- EXERCISE REQUIREMENTS -
Retype the data that follows line by line, exactly, and leave its pictures out.

- RECORDS FOR THE TASK -
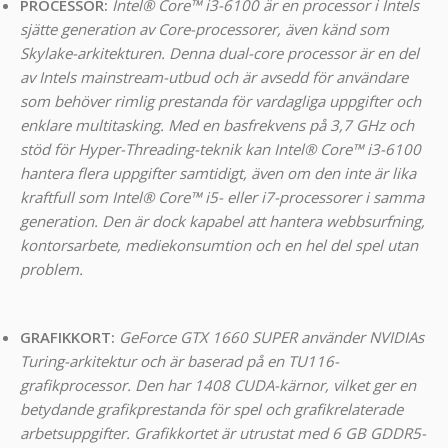
PROCESSOR:
Intel® Core™ i3-6100 är en processor i Intels
sjätte generation av Core-processorer, även känd som
Skylake-arkitekturen. Denna dual-core processor är en del
av Intels mainstream-utbud och är avsedd för användare
som behöver rimlig prestanda för vardagliga uppgifter och
enklare multitasking. Med en basfrekvens på 3,7 GHz och
stöd för Hyper-Threading-teknik kan Intel® Core™ i3-6100
hantera flera uppgifter samtidigt, även om den inte är lika
kraftfull som Intel® Core™ i5- eller i7-processorer i samma
generation. Den är dock kapabel att hantera webbsurfning,
kontorsarbete, mediekonsumtion och en hel del spel utan
problem.
GRAFIKKORT:
GeForce GTX 1660 SUPER använder NVIDIAs
Turing-arkitektur och är baserad på en TU116-
grafikprocessor. Den har 1408 CUDA-kärnor, vilket ger en
betydande grafikprestanda för spel och grafikrelaterade
arbetsuppgifter. Grafikkortet är utrustat med 6 GB GDDR5-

- EXERCISE ANSWER -
PROCESSOR:
Intel® Core™ i3-6100 är en processor i Intels
sjätte generation av Core-processorer, även känd som
Skylake-arkitekturen. Denna dual-core processor är en del
av Intels mainstream-utbud och är avsedd för användare
som behöver rimlig prestanda för vardagliga uppgifter och
enklare multitasking. Med en basfrekvens på 3,7 GHz och
stöd för Hyper-Threading-teknik kan Intel® Core™ i3-6100
hantera flera uppgifter samtidigt, även om den inte är lika
kraftfull som Intel® Core™ i5- eller i7-processorer i samma
generation. Den är dock kapabel att hantera webbsurfning,
kontorsarbete, mediekonsumtion och en hel del spel utan
problem.
GRAFIKKORT:
GeForce GTX 1660 SUPER använder NVIDIAs
Turing-arkitektur och är baserad på en TU116-
grafikprocessor. Den har 1408 CUDA-kärnor, vilket ger en
betydande grafikprestanda för spel och grafikrelaterade
arbetsuppgifter. Grafikkortet är utrustat med 6 GB GDDR5-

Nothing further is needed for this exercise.